Work task — Retype the entries below word for word, leaving out every picture.

Data records
##############################
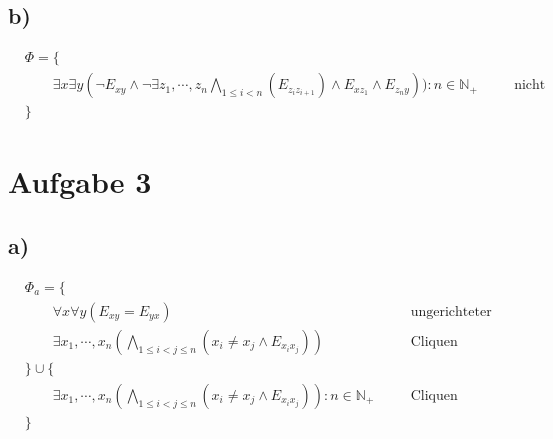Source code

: \documentclass[11pt, a4paper]{article}
\newcommand{\n}{\wedge}
\begin{document}
\subsection*{b)}
\[\begin{aligned}
    &\Phi = \{ \\
        &\qquad \exists x \exists y (\neg E_{xy} \n \neg \exists z_1, \cdots, z_n \bigwedge_{1 \leq i < n} (E_{z_i z_{i+1}}) \n E_{x z_1} \n E_{z_n y})): n \in \mathbb{N}_+ &&\quad \text{nicht zusammenhängend} \\
    &\}
\end{aligned}\]


\section*{Aufgabe 3}
\subsection*{a)}
\[\begin{aligned}
    &\Phi_a = \{ \\
        &\qquad \forall x \forall y (E_{xy} = E_{yx}) &&\quad \text{ungerichteter Graph} \\
        &\qquad \exists x_1, \cdots, x_n (\bigwedge_{1 \leq i < j \leq n} (x_i \neq x_j \n E_{x_i x_j})) &&\quad \text{Cliquen} \\
    &\} \cup \{ \\
        &\qquad \exists x_1, \cdots, x_n (\bigwedge_{1 \leq i < j \leq n} (x_i \neq x_j \n E_{x_i x_j})): n \in \mathbb{N}_+ &&\quad \text{Cliquen} \\
    &\}
\end{aligned}\]
\end{document}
##############################
Answer for the task —
Source code

: \documentclass[11pt, a4paper]{article}
\newcommand{\n}{\wedge}
\begin{document}
\subsection*{b)}
\[\begin{aligned}
    &\Phi = \{ \\
        &\qquad \exists x \exists y (\neg E_{xy} \n \neg \exists z_1, \cdots, z_n \bigwedge_{1 \leq i < n} (E_{z_i z_{i+1}}) \n E_{x z_1} \n E_{z_n y})): n \in \mathbb{N}_+ &&\quad \text{nicht zusammenhängend} \\
    &\}
\end{aligned}\]


\section*{Aufgabe 3}
\subsection*{a)}
\[\begin{aligned}
    &\Phi_a = \{ \\
        &\qquad \forall x \forall y (E_{xy} = E_{yx}) &&\quad \text{ungerichteter Graph} \\
        &\qquad \exists x_1, \cdots, x_n (\bigwedge_{1 \leq i < j \leq n} (x_i \neq x_j \n E_{x_i x_j})) &&\quad \text{Cliquen} \\
    &\} \cup \{ \\
        &\qquad \exists x_1, \cdots, x_n (\bigwedge_{1 \leq i < j \leq n} (x_i \neq x_j \n E_{x_i x_j})): n \in \mathbb{N}_+ &&\quad \text{Cliquen} \\
    &\}
\end{aligned}\]
\end{document}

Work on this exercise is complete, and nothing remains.